Elephantine Island, Aswan, Egypt

Elephantine Island is one of Egypt’s Nile islands, located in the city of Aswan, with an area of ​​about 1500 meters in length from north to south and 500 meters in width.
Its height is about 12 meters, and the population of this island is 5800 people, the vast majority of whom are Nubians. They live in two villages in the centre of the island, namely the “Siw” and the village of “Koti”, and most of them work in handicrafts, agriculture, and tourism. Nubian character in the streets Sandy and colourful scenery……
The island was known in ancient Egyptian texts as “Abu,” meaning the land of the elephant or ivory, given that that island was an important port for receiving African ivory extracted from the tusks of elephants. Then the Greeks called it “Elephantine”, meaning elephant ivory, which is the name that the island bears So far.
Elephantine Island was one of the strongest forts on the southern borders of Egypt in ancient times. This island took on long historical importance that began from the pre-dynastic era until the Roman era. Due to its important location, the ancient Egyptian took it, the capital of the first region of Upper Egypt, its proximity to Granite, semi-precious stones, and gold quarries made it play an important role in the history of Egypt during these ages, especially in its relationship with the countries of the south.
The importance of this island for the ancient Egyptians varied from the religious, touristic, military, commercial and commercial aspects.
The oldest construction work on the island took place in the late prehistoric times and extended until the early Islamic era….
And the main idol of the island was the idol “Khnum”, which is represented in the form of a ram’s head, and there is a temple for him on the island, but its stones were looted earlier, and only the columns of the main entrance remained, and near it, there is a tomb of rams for the god Khnum.
“Satt” is considered the deity of the region in the era of the ancient Egyptians, and Sat was the goddess of floods according to the religious beliefs of the ancient Egyptians. Various ruling families built temples for her. The first temple belongs to the first and second families, that is, within 2800 years before the birth of Christ. The second temple of the beginning of The Sixth Dynasty, i.e. around 2250 BC, the Third Temple was built by King Senusret I in 1950 before the birth of Christ, and Queen Hatshepsut built the fourth and final temple; in 1480 before the birth of Christ…..
A stepped pyramid was erected on the island that represented the symbolic presence of the king at the end of the Third Dynasty in 2450 before the birth of Christ.
Remains of pottery and stones from prehistoric times were found on the island of Elephantine and a group of antiquities dating back to the ancient Egyptian state, including the temples of Thutmose III; Amenophis III, the temple of Khnum, in addition to a Greek-Roman cemetery…
Also, one of the most important finds on the island is the “Elephantine papyri in Aramaic”, which were found in the homes of some members of the Jewish community who lived there as military protectors during the days of Persian rule in the sixth century BC. On the island of Elephantine also many of the ruins of the ancient city except for the temples, It contains the ruins of the old port and the Nilometer at the southeastern tip of the island and the Aswan Museum.
One of the most important things associated with that island is also the rock tombs carved on the west bank of the Nile in Aswan, northwest of the island, in a mountain slope now known as the Dome of Hawa, which the nobles or rulers of the island chose to be their eternal headquarters in the other world.
On the island, there are remnants of stone temples from different eras, and on the gate of one of the southern halls of the temple, inscriptions represent Alexander II in the form of an Egyptian king. Amon loves him.
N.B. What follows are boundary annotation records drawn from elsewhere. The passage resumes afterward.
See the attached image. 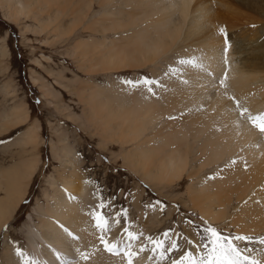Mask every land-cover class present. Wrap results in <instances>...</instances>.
Masks as SVG:
<instances>
[{"label": "bare ground", "instance_id": "1", "mask_svg": "<svg viewBox=\"0 0 264 264\" xmlns=\"http://www.w3.org/2000/svg\"><path fill=\"white\" fill-rule=\"evenodd\" d=\"M0 6L11 19H35L56 42L88 32V38L75 39L71 52L86 74L149 69L159 81L155 95L115 77L104 85L81 82L82 120L94 130L82 126L119 145L124 164L163 195L187 175L184 194L171 202L180 199L225 234L253 238L244 255L264 264V133L248 119L264 113V0H0ZM32 79L40 84L39 74ZM44 79L40 87L47 97L52 92ZM243 109L248 111L241 115ZM29 117L26 106H14L0 115V133ZM38 137V128L29 125L20 143L34 144ZM60 143L62 152L54 144L53 150L63 168L51 178L45 204L36 208L27 248L6 242L0 264H174L187 252L200 257L194 226L187 233L191 250L145 246L152 244L147 229L161 210L146 211L137 195L143 224L130 228L135 238L120 234V217L108 219L102 232L74 146L66 137ZM39 162L0 167V234L27 197ZM101 236L118 242L121 253L107 251Z\"/></svg>", "mask_w": 264, "mask_h": 264}, {"label": "rangeland", "instance_id": "2", "mask_svg": "<svg viewBox=\"0 0 264 264\" xmlns=\"http://www.w3.org/2000/svg\"><path fill=\"white\" fill-rule=\"evenodd\" d=\"M4 14L6 13L0 6V115L14 106L24 105L29 109L30 117L26 123L0 133V167H9L24 159L33 158L40 162L22 206L1 231L0 260L5 252L6 242L27 248L28 227L30 223L31 225L34 223L35 226V222L38 221L36 208L39 204H45L46 192H53L49 185L51 178L59 177L62 171V163L55 155L53 144L57 146V153L62 152L60 141L64 137L74 146L83 177L91 186L95 208L103 201H107V206L100 211L108 219L121 218L118 226L121 235H127L134 225L141 227L143 224L133 201L137 195L146 211L148 207L152 209L156 206L161 210L158 217L160 222L147 229L148 238L164 244L163 248L168 246L164 249L166 252L171 249L172 244L185 251L189 248L187 244L190 243L189 227L194 226L195 234L200 237V256L204 255L202 236L209 224L198 219L193 210L185 203H181L180 199L171 202L174 199L173 195L182 192L184 194L188 184L187 175L185 174L186 178L180 186L169 190L167 195L161 194L154 185L145 180L146 183L124 164L122 157L124 151L119 145L101 140L94 132H89L86 126L94 129L82 120L83 105L77 94L81 82L85 84L84 82L94 81L104 85L115 81L113 80L115 78L122 79L123 82L145 77L156 81L158 79L147 68L117 70L114 73L115 78L102 72L86 74L78 68L71 52L75 39L88 38V32L84 35L79 33L82 36L76 38L74 35L70 37L65 34L63 42H56L54 36L49 33L51 30L41 29L35 19L26 15L11 19ZM36 74H39L41 80L45 78L44 81L52 92L47 97L40 87L41 80L38 85L32 79ZM83 124L86 126H82ZM29 125L38 128V140L34 144L22 145L20 141L24 139V131ZM126 148L125 150L128 149ZM110 229L113 230L112 227ZM219 231L224 230L220 228ZM145 246L157 249L154 243Z\"/></svg>", "mask_w": 264, "mask_h": 264}, {"label": "snow or ice", "instance_id": "3", "mask_svg": "<svg viewBox=\"0 0 264 264\" xmlns=\"http://www.w3.org/2000/svg\"><path fill=\"white\" fill-rule=\"evenodd\" d=\"M223 31V29H221ZM181 63H191V61H181ZM126 84L132 85L133 89L136 87L143 86L145 90L152 95H155L154 86L159 84V81L149 79L147 77L137 80V81H126ZM223 83V81H221ZM237 106L239 104L237 102ZM247 109H243L241 115L247 112ZM171 118V117H170ZM248 119L258 127V129L264 133V113L257 114L255 116L249 114ZM259 122V123H257ZM110 199V198H109ZM107 206V201H103L98 204L96 209H94V218L96 221V226L103 232L107 230L108 218L100 210L104 209ZM126 215V212H125ZM129 238H135L131 232L128 233ZM152 243L156 245L157 248L162 247V243H157L152 241V238H148ZM251 237H246L239 234H223L217 228L212 227L211 225L207 226L204 229V234L202 236L203 243V252L204 255H201L199 258L193 255L192 252H187L185 255H182L179 261H175L174 264H260V261L255 259H250L247 255H243L248 251L247 244L252 242ZM101 241L105 244V249L109 252H112L116 255L121 253V248L119 247L118 242H111L105 240L101 236ZM260 243H264V238H261ZM244 245L243 247L241 245ZM171 247L175 249L176 244H172ZM128 248H131L129 244ZM18 254L24 256V253L17 250ZM125 254L131 257L132 253L130 250H125ZM161 256L164 255V251H161ZM25 264H38L37 261L25 260ZM131 264V260H129Z\"/></svg>", "mask_w": 264, "mask_h": 264}]
</instances>
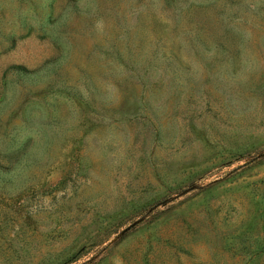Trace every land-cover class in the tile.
<instances>
[{"label": "rangeland", "instance_id": "1", "mask_svg": "<svg viewBox=\"0 0 264 264\" xmlns=\"http://www.w3.org/2000/svg\"><path fill=\"white\" fill-rule=\"evenodd\" d=\"M0 264H264V0H0Z\"/></svg>", "mask_w": 264, "mask_h": 264}, {"label": "water", "instance_id": "2", "mask_svg": "<svg viewBox=\"0 0 264 264\" xmlns=\"http://www.w3.org/2000/svg\"><path fill=\"white\" fill-rule=\"evenodd\" d=\"M136 223H137V221L131 223L129 226H127L126 228H124V229L120 232V234H123V233H125L126 231H128V230H129L132 226H134Z\"/></svg>", "mask_w": 264, "mask_h": 264}]
</instances>
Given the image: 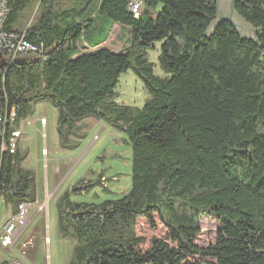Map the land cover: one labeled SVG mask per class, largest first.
I'll return each mask as SVG.
<instances>
[{"label": "trees", "instance_id": "1", "mask_svg": "<svg viewBox=\"0 0 264 264\" xmlns=\"http://www.w3.org/2000/svg\"><path fill=\"white\" fill-rule=\"evenodd\" d=\"M95 1L4 0L0 36L42 49L11 58L0 48V200L13 213L37 200L14 132L48 100L65 146L95 118L132 147L128 193L74 202L66 189L57 198L58 230L77 242L69 264H264V0L236 3L256 39L227 22L209 33L215 0H142L138 16L130 0H98L93 12ZM116 23L130 34L121 52L99 46ZM157 40L166 77L147 57ZM82 41L95 49L81 51ZM130 67L149 94L142 107L117 101ZM204 215L219 222L209 244L198 241Z\"/></svg>", "mask_w": 264, "mask_h": 264}, {"label": "rangeland", "instance_id": "2", "mask_svg": "<svg viewBox=\"0 0 264 264\" xmlns=\"http://www.w3.org/2000/svg\"><path fill=\"white\" fill-rule=\"evenodd\" d=\"M97 1L93 5V12ZM72 2L60 0L62 6ZM4 9V2L0 0V19ZM248 33L252 34V31L249 29ZM129 38L128 28L116 23L100 46L121 52L128 47ZM161 44V40L155 41V47L147 49V57L153 63L155 74L166 77L168 74L159 59ZM79 48L81 51L95 49L86 41H82ZM116 91L119 103L134 107H142L149 96L143 79L132 67L121 73ZM57 113V108L50 101H39L34 113L21 122L18 136L20 148L27 153L23 167L36 174L37 199L41 203L47 194L50 199L48 210H39L37 200L33 203L24 224L26 229L15 246V251L24 255L28 264L70 263L77 242L73 236H63L59 232L55 205L66 189L73 191L71 200L74 202L100 203L128 193L132 183V147L125 131L105 120L87 118L84 135L76 146L70 148L62 143ZM43 116L46 126L41 122ZM34 119L36 123L32 121ZM29 120L32 122L29 123ZM80 184L87 187L75 190L74 187ZM12 215L10 206L0 200V224ZM201 224L203 231L199 243L214 242L219 222L210 215H204ZM141 231L148 230L142 228ZM25 241L28 245L23 247ZM14 256L13 251L1 246V259L8 257L12 261Z\"/></svg>", "mask_w": 264, "mask_h": 264}, {"label": "built area", "instance_id": "3", "mask_svg": "<svg viewBox=\"0 0 264 264\" xmlns=\"http://www.w3.org/2000/svg\"><path fill=\"white\" fill-rule=\"evenodd\" d=\"M4 2V0H3ZM142 0H130V9L131 11L138 16L142 10ZM3 15V14H2ZM1 20V19H0ZM6 48L9 53L12 55L11 58L15 56L18 52H33L37 53L41 51L42 46L37 42H33L30 39L26 38L24 35L10 34V35H1L0 36V48ZM9 57V56H8ZM7 57V58H8ZM36 123L37 120H32ZM29 120V123L32 122ZM41 122H46V118L41 117ZM20 131H15L14 135L19 136ZM16 148L15 139L12 140L11 150L14 151ZM48 193V192H47ZM49 195L47 194L44 198V201L40 203L37 199V204L39 210H48L49 204ZM35 202H21L18 206V211L13 213V215L8 218L4 223L0 224V245L9 248L13 251L15 256L12 259L11 264H28L24 255L15 251V246L19 240L21 234L25 231V221L29 218V210ZM20 233V234H19ZM28 242H23L22 246L26 247ZM8 258V257H7ZM9 259V258H8Z\"/></svg>", "mask_w": 264, "mask_h": 264}, {"label": "water", "instance_id": "4", "mask_svg": "<svg viewBox=\"0 0 264 264\" xmlns=\"http://www.w3.org/2000/svg\"><path fill=\"white\" fill-rule=\"evenodd\" d=\"M216 1V17L213 18L208 26V32L213 33L214 30L223 22H227L235 27L237 32L247 39L257 38V29L251 24L240 12L236 9V3L238 0H215ZM245 29L252 31L249 34ZM1 54V53H0ZM83 187H87L86 184H80L75 186V190H80Z\"/></svg>", "mask_w": 264, "mask_h": 264}, {"label": "crops", "instance_id": "5", "mask_svg": "<svg viewBox=\"0 0 264 264\" xmlns=\"http://www.w3.org/2000/svg\"><path fill=\"white\" fill-rule=\"evenodd\" d=\"M107 37H108V36H107ZM105 40H106V39H105ZM105 40H104V41H105ZM104 41H103V42H104ZM103 42H102V43H103ZM86 43H87V42H86ZM102 43H101V44H102ZM87 44H88V43H87ZM101 44H100V45H101ZM100 45H99V46H100ZM100 47H101V46H100ZM84 122H85V120H84ZM45 126H46V124H45ZM20 132H21V130H20ZM55 190H56V189H54V191H55Z\"/></svg>", "mask_w": 264, "mask_h": 264}]
</instances>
There is also a Nilometer on the island, which dates back to 7000 years. Almost all aspects of the life of the ancient Egyptians depended on the Nile River. If the water level rises, a flood will occur. If the water level drops, drought occurs. And both meant disaster. Fortunately, the Nile Hydrometer was invented to read and predict the water level and thus know the country’s fate. [3]
A person who could read the scale of the Nile’s water possessed knowledge of Egypt’s most sacred treasures. Even the prediction of rain before it fell was a key factor in determining the taxes that peasants had to pay. It is not strange that this high technology, after its invention, is preserved in temples, and no one is allowed to access it except the priests and rulers.
On the island of Elephantine in Aswan, there are two Nilometers, one in the temple of Khnum and the other in the temple of Sett; the first was in the form of a square basin while the second was of a traditional architectural style. It was in the form of a house with a staircase that sloped to the river with holes in the wall.
There are also booths on the island to commemorate the rulers of Elephantine, the most important of whom is “Haqqa Ib”.
There is also the Elephantine Island Museum (Aswan Museum) located in the southeastern part of Elephantine Island. The museum building was erected in 1898 as the seat of the chief engineer of the Aswan Reservoir, Sir William Wilcox. The establishment of the Aswan reservoir and those that were later found and excavated by foreign missions. The museum includes antiquities dating back to the pre-dynastic era, as well as some statues of kings and individuals and some mummies of the ram symbol of the god Khnum, various types of pottery, architectural and decorative elements, and some Of the coffins and tools of the daily life of the ancient Egyptians and some funerary paintings.